1.1 Input embeddings
Converting natural language to numerical representations.
Diagram 1.1.0: The Transformer, Vaswani et al. (2017)
The inputs to the encoder are first split into tokens. A token may consist of a whole word, or a portion of a word.
Each token is then mapped to a multidimensional vector (set of numbers in a format ready for matrix operations). An example of a vector representation would be a word embedding. A word embedding represents tokens in a dense way, such that similar tokens show high cosine similarity when compared (in vector representation). This dense representation also allows models to comprehend a large quantity of different tokens.
Diagram 1.1.1: A depiction of a sequence being converted to tokens, and then one token being converted to a 9-dimension vector.
Word embeddings may be developed via:
- neural networks and large quantities of unlabeled training data, by optimising a loss function based on tokens that are expected to be close together (e.g. Word2Vec from Google, 2013)
- global co-occurrence statistics and subword information (e.g. GloVe from Pennington et al. 2014)
Modern word embeddings are typically of very high dimension, e.g. Meta’s LLM Llama-4 uses 5120 dimensions[1] for larger models. Mapping a token to a word embedding is a one-to-one mapping, once the embeddings have been finalised.

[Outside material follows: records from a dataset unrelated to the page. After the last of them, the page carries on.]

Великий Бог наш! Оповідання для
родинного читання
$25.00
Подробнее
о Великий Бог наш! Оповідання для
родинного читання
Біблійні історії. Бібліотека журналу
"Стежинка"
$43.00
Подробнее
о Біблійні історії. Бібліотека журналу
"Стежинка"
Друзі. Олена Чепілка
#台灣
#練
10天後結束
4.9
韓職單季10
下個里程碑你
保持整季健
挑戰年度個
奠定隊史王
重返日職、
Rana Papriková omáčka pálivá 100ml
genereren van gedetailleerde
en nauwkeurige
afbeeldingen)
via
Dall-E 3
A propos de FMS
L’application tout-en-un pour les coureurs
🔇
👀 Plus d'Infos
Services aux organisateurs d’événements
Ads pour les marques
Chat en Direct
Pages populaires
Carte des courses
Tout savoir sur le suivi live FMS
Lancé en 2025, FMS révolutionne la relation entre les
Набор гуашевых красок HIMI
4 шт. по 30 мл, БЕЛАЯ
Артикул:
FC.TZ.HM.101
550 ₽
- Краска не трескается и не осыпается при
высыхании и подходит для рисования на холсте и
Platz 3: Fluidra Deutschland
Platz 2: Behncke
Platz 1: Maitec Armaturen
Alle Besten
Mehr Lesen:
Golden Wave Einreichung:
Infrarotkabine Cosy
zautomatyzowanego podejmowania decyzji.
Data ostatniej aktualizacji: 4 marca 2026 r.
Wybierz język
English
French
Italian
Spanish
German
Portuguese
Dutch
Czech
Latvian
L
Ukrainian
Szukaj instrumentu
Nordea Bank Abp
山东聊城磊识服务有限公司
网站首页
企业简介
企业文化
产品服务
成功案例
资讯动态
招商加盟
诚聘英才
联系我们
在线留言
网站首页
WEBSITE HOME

A theoretical example of a vector embedding could be a 6-dimensional vector, where each dimension measures how strongly the token/word is a member of the following groups:
- noun
- verb
- adjective
- adverb
- prepositions
- connectives
Realistically, if generated via a neural network, each dimension of an embedding could represent membership to a grouping of tokens that share some connection, but the connection may never have been formally defined by humans. Furthermore, multiple dimensions of these unique groupings could interrelate.
Representing data as vectors is a method that can be applied to a variety of contexts, and so is independently a large domain even outside the context of LLMs. For example, representations may be utilised to find similarities between documents, for classification or information retrieval purposes.